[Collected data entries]

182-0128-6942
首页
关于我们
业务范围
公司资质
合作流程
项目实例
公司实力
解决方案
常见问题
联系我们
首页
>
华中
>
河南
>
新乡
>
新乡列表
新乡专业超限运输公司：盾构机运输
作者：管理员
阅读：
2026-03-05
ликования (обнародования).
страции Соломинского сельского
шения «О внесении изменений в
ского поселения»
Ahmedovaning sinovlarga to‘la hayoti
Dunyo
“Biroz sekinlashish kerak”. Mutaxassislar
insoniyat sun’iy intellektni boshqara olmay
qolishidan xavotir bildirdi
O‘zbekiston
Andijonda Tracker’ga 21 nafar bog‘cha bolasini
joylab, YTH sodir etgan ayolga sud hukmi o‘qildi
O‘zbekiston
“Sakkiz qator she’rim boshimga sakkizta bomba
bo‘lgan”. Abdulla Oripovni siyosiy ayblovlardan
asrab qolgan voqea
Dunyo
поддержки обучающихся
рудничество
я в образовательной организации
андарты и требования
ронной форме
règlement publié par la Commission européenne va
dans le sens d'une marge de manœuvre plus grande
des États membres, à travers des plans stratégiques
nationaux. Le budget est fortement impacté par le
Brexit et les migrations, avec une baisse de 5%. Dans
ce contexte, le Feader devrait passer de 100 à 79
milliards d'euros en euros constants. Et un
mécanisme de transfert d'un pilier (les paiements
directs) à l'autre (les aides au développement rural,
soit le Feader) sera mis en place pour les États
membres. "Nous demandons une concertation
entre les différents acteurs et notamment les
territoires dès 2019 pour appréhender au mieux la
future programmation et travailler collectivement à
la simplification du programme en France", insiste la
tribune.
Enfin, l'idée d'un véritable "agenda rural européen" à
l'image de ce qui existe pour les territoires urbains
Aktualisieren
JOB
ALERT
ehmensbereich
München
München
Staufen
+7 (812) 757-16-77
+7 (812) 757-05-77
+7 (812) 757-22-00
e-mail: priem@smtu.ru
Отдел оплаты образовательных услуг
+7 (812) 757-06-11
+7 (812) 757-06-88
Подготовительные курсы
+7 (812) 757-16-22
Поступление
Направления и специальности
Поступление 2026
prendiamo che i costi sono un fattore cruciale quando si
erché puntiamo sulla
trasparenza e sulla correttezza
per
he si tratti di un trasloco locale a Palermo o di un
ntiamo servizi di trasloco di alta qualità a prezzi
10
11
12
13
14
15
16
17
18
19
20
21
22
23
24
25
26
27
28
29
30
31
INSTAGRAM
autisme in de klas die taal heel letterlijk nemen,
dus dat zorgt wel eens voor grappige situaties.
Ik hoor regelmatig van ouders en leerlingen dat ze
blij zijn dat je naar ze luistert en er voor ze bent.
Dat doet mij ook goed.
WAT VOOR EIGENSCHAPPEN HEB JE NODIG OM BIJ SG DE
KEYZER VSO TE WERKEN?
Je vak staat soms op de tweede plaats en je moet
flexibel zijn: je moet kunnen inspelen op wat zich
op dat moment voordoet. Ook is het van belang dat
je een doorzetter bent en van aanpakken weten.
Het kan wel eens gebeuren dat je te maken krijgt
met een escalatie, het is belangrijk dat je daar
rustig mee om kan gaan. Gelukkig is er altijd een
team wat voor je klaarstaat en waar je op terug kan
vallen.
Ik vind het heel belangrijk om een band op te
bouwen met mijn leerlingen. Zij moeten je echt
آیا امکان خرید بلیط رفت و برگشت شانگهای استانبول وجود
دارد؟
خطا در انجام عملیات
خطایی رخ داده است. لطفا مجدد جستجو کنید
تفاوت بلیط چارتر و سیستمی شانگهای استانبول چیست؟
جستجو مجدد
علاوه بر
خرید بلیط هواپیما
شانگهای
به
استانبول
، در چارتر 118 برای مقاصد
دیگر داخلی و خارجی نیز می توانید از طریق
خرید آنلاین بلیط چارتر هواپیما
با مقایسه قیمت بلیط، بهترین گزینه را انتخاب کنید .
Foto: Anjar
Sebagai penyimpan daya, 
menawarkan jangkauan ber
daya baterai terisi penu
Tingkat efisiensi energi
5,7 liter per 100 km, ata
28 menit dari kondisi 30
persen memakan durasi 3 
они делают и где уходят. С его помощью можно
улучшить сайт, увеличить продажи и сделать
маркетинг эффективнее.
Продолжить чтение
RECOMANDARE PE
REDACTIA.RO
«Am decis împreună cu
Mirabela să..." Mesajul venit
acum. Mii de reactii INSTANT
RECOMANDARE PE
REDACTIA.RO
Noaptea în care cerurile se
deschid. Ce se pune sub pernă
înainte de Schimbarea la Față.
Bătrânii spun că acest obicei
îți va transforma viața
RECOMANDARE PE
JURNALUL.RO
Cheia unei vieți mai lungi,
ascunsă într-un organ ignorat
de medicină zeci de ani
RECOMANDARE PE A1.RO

Work instruction: Filter the records above and copy each line that contains the string "شانگهای".

Solution for this task:
آیا امکان خرید بلیط رفت و برگشت شانگهای استانبول وجود
تفاوت بلیط چارتر و سیستمی شانگهای استانبول چیست؟
شانگهای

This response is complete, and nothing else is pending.